Фрагмент книги «Дайте шанс «Войне и миру». Лев Толстой о том, как жить сейчас»
Тем не менее из всей этой разноголосицы, из всех этих столкновений «Войны и мира» рождается удивительное, обнадеживающее видение мира как места, которое, несмотря ни на что, исполнено смысла. И пускай автор этого «рыхлого, растянутого монстра», как называл американский писатель и критик Генри Джеймс длинные романы викторианских времен, не желает связывать разные вещи в единое целое и придавать тексту добротную, изысканную литературную форму, все же у читателя романа не остается впечатления, что, как считали некоторые «просвещенные» современники Толстого, мир, в котором мы живем, — всего лишь отражение взаимодействия великого множества физических, химических и биологических сил. Жизнь, какой нам показывает ее Толстой, одновременно беспорядочна и осмысленна, прозаична и поэтична, чувственна и разумна — и, чтобы мы это увидели, требовалась такая литературная форма, которая позволила бы показать и детали, и общую картину, представить читателю взгляд более широкий, нежели тот, который был свойствен многим современникам Толстого, застрявшим на мелочах и погрязшим в идеологических разногласиях.

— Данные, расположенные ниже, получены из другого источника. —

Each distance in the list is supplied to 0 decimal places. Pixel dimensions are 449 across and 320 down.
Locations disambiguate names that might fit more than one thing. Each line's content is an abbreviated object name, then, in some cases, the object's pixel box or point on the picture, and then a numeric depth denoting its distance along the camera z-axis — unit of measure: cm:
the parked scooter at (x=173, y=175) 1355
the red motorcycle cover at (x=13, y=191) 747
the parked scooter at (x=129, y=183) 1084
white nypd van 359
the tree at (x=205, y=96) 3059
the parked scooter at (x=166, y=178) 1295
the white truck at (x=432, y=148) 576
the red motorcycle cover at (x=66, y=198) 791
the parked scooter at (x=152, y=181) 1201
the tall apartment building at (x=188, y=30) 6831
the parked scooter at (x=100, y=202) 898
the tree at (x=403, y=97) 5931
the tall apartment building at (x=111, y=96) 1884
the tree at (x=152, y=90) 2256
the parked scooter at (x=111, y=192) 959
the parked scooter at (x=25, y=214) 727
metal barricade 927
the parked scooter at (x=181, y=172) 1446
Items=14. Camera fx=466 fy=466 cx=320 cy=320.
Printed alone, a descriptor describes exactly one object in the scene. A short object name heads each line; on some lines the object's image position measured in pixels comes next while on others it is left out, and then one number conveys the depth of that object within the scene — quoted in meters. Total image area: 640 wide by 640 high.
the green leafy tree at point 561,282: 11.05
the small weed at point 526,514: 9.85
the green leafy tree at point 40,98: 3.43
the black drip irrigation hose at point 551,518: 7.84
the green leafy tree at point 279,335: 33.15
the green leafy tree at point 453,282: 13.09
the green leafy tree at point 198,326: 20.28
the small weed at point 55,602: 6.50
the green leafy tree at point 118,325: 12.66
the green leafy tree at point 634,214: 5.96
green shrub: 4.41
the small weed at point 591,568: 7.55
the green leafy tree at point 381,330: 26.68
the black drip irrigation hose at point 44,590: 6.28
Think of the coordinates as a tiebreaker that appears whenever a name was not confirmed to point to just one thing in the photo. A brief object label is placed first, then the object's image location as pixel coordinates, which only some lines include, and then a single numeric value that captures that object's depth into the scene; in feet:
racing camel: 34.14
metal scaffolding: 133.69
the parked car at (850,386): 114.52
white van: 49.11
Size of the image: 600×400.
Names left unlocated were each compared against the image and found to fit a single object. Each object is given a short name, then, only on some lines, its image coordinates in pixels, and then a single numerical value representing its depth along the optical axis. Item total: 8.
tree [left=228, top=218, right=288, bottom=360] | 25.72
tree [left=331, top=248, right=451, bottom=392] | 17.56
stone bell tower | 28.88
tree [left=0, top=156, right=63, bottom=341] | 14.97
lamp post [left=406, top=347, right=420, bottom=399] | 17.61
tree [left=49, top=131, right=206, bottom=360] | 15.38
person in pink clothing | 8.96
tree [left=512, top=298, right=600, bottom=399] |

«В умной критике искусства, — писал Толстой своему другу философу Николаю Страхову в 1876 году, — всё правда, но не вся правда, а искусство потому только искусство, что оно всё»3. Поэтому, объяснял он ему в другом письме, «нужны люди, которые бы показывали бессмыслицу отыскивания мыслей в художественном произведении и постоянно руководили бы читателей в том бесконечном лабиринте сцеплений, в котором и состоит сущность искусства»4. Иными словами, необходимы люди, которые, вместо того чтобы деконструировать литературное произведение, то есть разрушать его в процессе анализа ради продвижения своих идеологических или профессиональных установок, стремились бы конструировать его, то есть воссоздавать во всей полноте на благо читателей всего мира; люди, которые вместо того, чтобы расщеплять книгу на элементы, как химический препарат в чашке Петри, обращались бы с ней как с живым, дышащим существом.
В московском музее писателя я познакомился с удивительной женщиной — хранительницей рукописей Толстого. Когда миниатюрная 70-летняя дама с сухим морщинистым лицом и тонкими седыми волосами рассказывает о том, каково это — прикасаться к страницам черновиков «Войны и мира», ее светлые и добрые, как у святой, глаза загораются и собеседнику хочется как можно скорее оказаться там, где хранятся рукописные страницы, и прикоснуться к ним. «Они любят, когда с ними работают», — говорит дама и улыбается так радостно, как если бы рассказывала о своих детях или внуках. Ничего удивительного — для нее эти рукописи живые. В самом деле, мудрые слова этой женщины следовало бы выбить над входом в каждую школу, в каждую университетскую аудиторию, где читают лекции по литературе: «Книги — живые». Они любят, когда их не просто «изучают», а взаимодействуют с ними на глубоко личном уровне, полностью отдаваясь чтению; при этом и пространство читательского «я», и мир книги расширяется до такой степени, какую трудно себе представить.